What the task asks
For the material below, return exactly the lines starting at the line containing "yellow umbrella | 36.55" and ending at the line containing "[511,259,553,317] | 27.81", both ends included, and no others.

Stored data

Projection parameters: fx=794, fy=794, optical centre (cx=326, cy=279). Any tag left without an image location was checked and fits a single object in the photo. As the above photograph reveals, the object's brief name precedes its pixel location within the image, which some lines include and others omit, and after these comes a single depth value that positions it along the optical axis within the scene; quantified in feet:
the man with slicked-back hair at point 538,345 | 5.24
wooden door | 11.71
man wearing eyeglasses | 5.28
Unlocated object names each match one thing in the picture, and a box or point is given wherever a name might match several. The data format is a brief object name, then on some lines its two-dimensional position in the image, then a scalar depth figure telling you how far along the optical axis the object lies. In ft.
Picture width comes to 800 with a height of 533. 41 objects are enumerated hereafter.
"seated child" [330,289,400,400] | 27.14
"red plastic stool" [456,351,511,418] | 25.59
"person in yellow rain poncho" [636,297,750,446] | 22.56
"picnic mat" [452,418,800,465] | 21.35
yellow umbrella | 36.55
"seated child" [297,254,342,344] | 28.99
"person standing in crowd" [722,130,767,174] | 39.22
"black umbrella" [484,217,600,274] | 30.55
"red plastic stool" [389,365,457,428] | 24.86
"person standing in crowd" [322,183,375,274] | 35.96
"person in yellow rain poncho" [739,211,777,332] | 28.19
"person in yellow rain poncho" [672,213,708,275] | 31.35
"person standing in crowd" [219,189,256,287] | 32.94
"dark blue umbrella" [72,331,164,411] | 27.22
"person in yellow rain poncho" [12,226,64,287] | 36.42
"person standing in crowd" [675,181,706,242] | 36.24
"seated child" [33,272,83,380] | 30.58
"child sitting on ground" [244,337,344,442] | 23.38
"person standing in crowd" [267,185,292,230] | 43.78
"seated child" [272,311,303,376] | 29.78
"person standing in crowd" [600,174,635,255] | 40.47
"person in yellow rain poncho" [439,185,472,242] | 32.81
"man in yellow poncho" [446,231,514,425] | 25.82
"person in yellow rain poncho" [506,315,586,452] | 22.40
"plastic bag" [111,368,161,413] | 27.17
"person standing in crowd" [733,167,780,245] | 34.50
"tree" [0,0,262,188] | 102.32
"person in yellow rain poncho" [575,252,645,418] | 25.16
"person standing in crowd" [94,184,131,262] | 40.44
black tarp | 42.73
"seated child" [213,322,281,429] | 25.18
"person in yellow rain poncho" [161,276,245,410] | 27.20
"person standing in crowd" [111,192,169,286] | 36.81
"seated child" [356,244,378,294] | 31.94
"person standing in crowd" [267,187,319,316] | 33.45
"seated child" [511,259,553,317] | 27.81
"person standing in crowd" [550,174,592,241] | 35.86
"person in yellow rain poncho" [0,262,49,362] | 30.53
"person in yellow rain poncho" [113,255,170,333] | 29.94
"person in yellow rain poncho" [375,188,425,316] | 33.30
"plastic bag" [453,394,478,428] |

Answer
yellow umbrella | 36.55
"seated child" [297,254,342,344] | 28.99
"person standing in crowd" [722,130,767,174] | 39.22
"black umbrella" [484,217,600,274] | 30.55
"red plastic stool" [389,365,457,428] | 24.86
"person standing in crowd" [322,183,375,274] | 35.96
"person in yellow rain poncho" [739,211,777,332] | 28.19
"person in yellow rain poncho" [672,213,708,275] | 31.35
"person standing in crowd" [219,189,256,287] | 32.94
"dark blue umbrella" [72,331,164,411] | 27.22
"person in yellow rain poncho" [12,226,64,287] | 36.42
"person standing in crowd" [675,181,706,242] | 36.24
"seated child" [33,272,83,380] | 30.58
"child sitting on ground" [244,337,344,442] | 23.38
"person standing in crowd" [267,185,292,230] | 43.78
"seated child" [272,311,303,376] | 29.78
"person standing in crowd" [600,174,635,255] | 40.47
"person in yellow rain poncho" [439,185,472,242] | 32.81
"man in yellow poncho" [446,231,514,425] | 25.82
"person in yellow rain poncho" [506,315,586,452] | 22.40
"plastic bag" [111,368,161,413] | 27.17
"person standing in crowd" [733,167,780,245] | 34.50
"tree" [0,0,262,188] | 102.32
"person in yellow rain poncho" [575,252,645,418] | 25.16
"person standing in crowd" [94,184,131,262] | 40.44
black tarp | 42.73
"seated child" [213,322,281,429] | 25.18
"person in yellow rain poncho" [161,276,245,410] | 27.20
"person standing in crowd" [111,192,169,286] | 36.81
"seated child" [356,244,378,294] | 31.94
"person standing in crowd" [267,187,319,316] | 33.45
"seated child" [511,259,553,317] | 27.81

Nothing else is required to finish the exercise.